## Task requirements
One range is to be output from the listing below, exactly as written: the line with "right ankle: (127, 419)" to the line with "right elbow: (176, 133)", both kept.

## Data for review
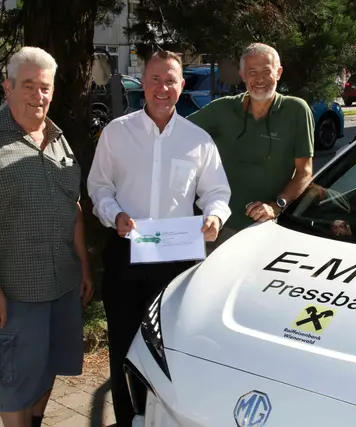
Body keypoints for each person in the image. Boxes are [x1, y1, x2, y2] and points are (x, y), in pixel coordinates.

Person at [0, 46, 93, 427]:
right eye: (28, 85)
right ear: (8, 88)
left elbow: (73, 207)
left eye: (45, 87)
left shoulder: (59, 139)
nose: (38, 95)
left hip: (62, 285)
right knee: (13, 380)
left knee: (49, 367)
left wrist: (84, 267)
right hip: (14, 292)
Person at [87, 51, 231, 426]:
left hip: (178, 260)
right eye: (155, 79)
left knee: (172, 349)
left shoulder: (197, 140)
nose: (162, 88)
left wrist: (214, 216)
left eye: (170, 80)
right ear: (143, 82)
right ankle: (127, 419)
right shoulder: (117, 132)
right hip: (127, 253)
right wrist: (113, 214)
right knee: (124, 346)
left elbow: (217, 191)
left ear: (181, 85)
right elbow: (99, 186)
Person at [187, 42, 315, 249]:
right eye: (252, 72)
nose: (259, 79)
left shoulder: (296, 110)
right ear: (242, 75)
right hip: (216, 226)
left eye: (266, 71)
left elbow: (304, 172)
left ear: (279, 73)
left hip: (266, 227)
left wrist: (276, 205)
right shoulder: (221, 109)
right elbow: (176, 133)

--

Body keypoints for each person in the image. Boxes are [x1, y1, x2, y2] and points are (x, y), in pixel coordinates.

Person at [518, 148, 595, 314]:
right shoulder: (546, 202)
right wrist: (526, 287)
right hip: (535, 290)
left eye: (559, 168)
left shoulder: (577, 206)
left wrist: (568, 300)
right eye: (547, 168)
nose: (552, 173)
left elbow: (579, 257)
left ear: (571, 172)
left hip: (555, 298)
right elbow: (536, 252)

--

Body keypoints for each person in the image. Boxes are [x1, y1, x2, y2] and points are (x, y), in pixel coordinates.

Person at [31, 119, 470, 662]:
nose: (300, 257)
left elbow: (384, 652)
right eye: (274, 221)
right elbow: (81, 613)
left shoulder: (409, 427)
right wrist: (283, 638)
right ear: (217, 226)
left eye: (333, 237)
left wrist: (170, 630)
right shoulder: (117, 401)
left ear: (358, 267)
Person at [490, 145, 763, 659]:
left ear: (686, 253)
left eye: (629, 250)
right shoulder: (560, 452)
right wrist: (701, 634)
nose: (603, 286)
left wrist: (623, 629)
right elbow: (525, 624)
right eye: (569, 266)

## Result of this exercise
right ankle: (127, 419)
right shoulder: (117, 132)
right hip: (127, 253)
right wrist: (113, 214)
right knee: (124, 346)
left elbow: (217, 191)
left ear: (181, 85)
right elbow: (99, 186)
Person at [187, 42, 315, 249]:
right eye: (252, 72)
nose: (259, 79)
left shoulder: (296, 110)
right ear: (242, 75)
right hip: (216, 226)
left eye: (266, 71)
left elbow: (304, 172)
left ear: (279, 73)
left hip: (266, 227)
left wrist: (276, 205)
right shoulder: (221, 109)
right elbow: (176, 133)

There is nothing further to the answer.